◆ Task description:
You are asked to reproduce the listing exactly and to omit its pictures.

◆ Recorded information:
=== Section Start ===

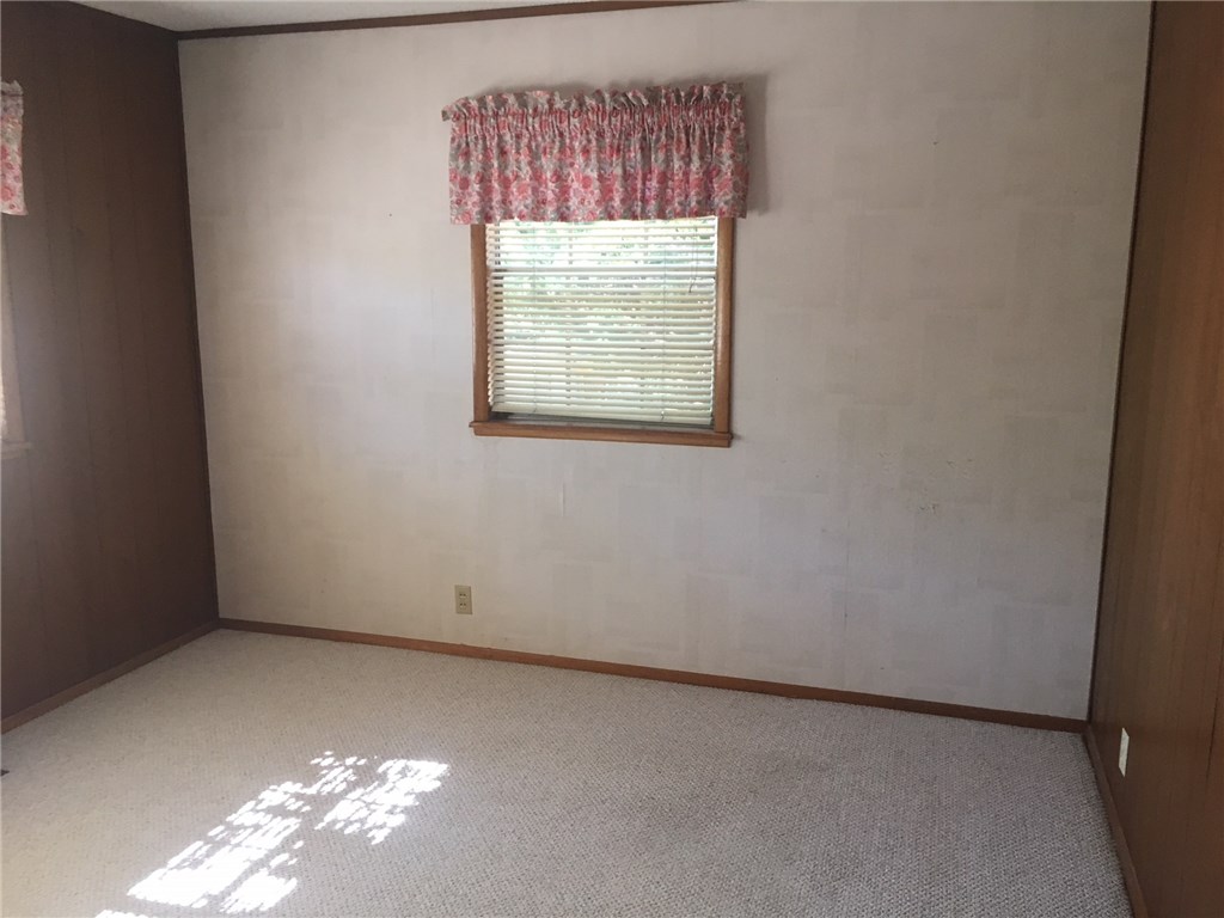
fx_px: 1025
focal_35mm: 29
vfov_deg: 48.2
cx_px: 612
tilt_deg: -10.1
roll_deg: -0.3
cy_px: 459
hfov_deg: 61.7
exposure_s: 1/30
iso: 80
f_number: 2.2
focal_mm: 4.15
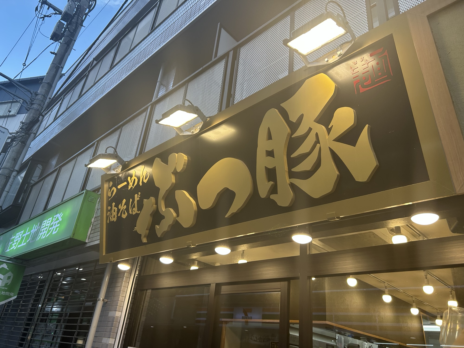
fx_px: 349
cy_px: 174
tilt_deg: +27.5
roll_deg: -7.0
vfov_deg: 53.1
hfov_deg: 67.3
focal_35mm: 26
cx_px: 232
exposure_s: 1/197
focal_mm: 5.7
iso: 40
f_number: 1.5
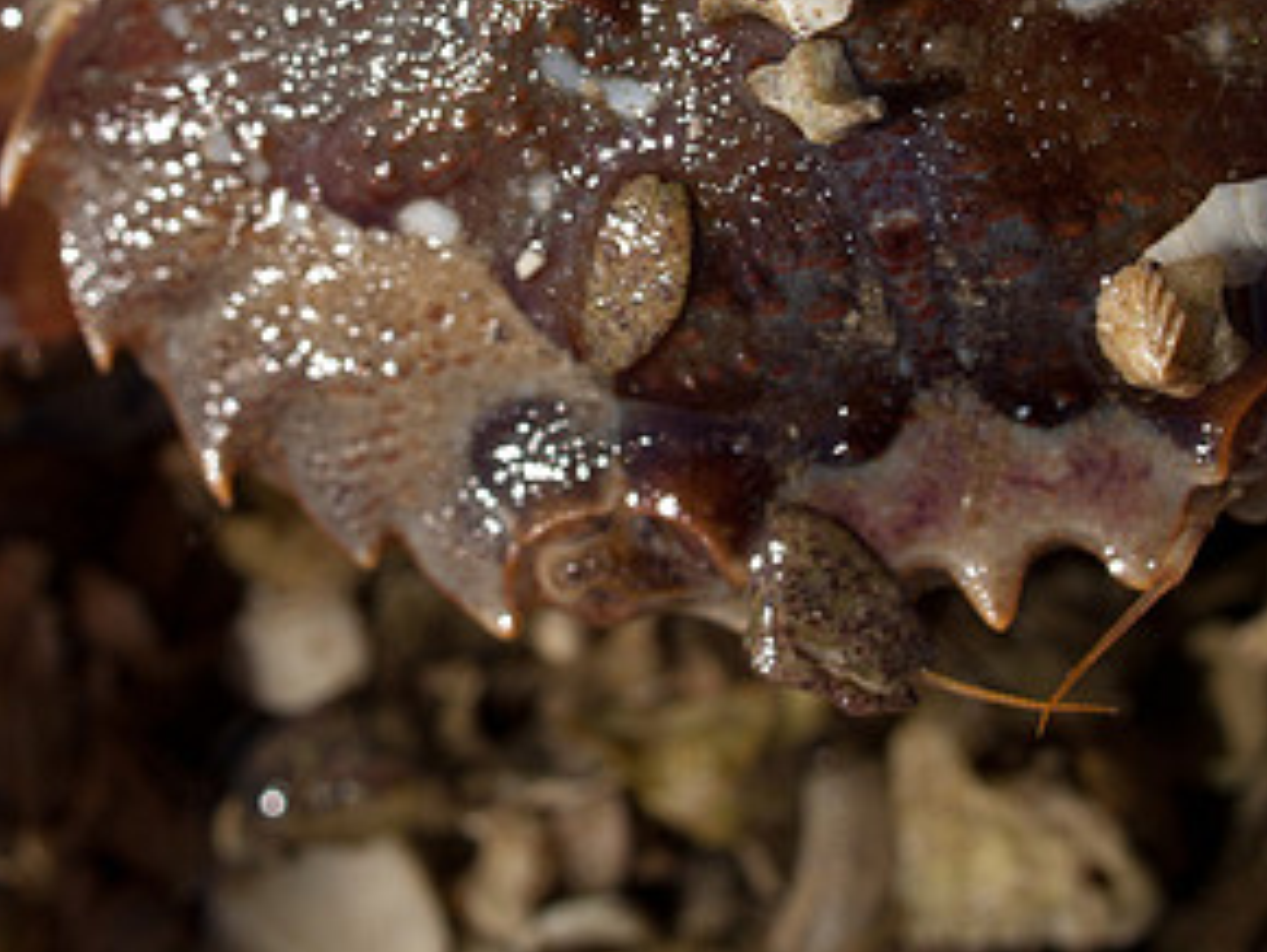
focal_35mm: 140
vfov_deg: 10.6
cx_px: 542
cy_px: 120
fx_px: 5128
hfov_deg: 14.1
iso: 100
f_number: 8
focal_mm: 35
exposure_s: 1/250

=== Section End ===

◆ Completed task:
fx_px: 1025
focal_35mm: 29
vfov_deg: 48.2
cx_px: 612
tilt_deg: -10.1
roll_deg: -0.3
cy_px: 459
hfov_deg: 61.7
exposure_s: 1/30
iso: 80
f_number: 2.2
focal_mm: 4.15
fx_px: 349
cy_px: 174
tilt_deg: +27.5
roll_deg: -7.0
vfov_deg: 53.1
hfov_deg: 67.3
focal_35mm: 26
cx_px: 232
exposure_s: 1/197
focal_mm: 5.7
iso: 40
f_number: 1.5
focal_35mm: 140
vfov_deg: 10.6
cx_px: 542
cy_px: 120
fx_px: 5128
hfov_deg: 14.1
iso: 100
f_number: 8
focal_mm: 35
exposure_s: 1/250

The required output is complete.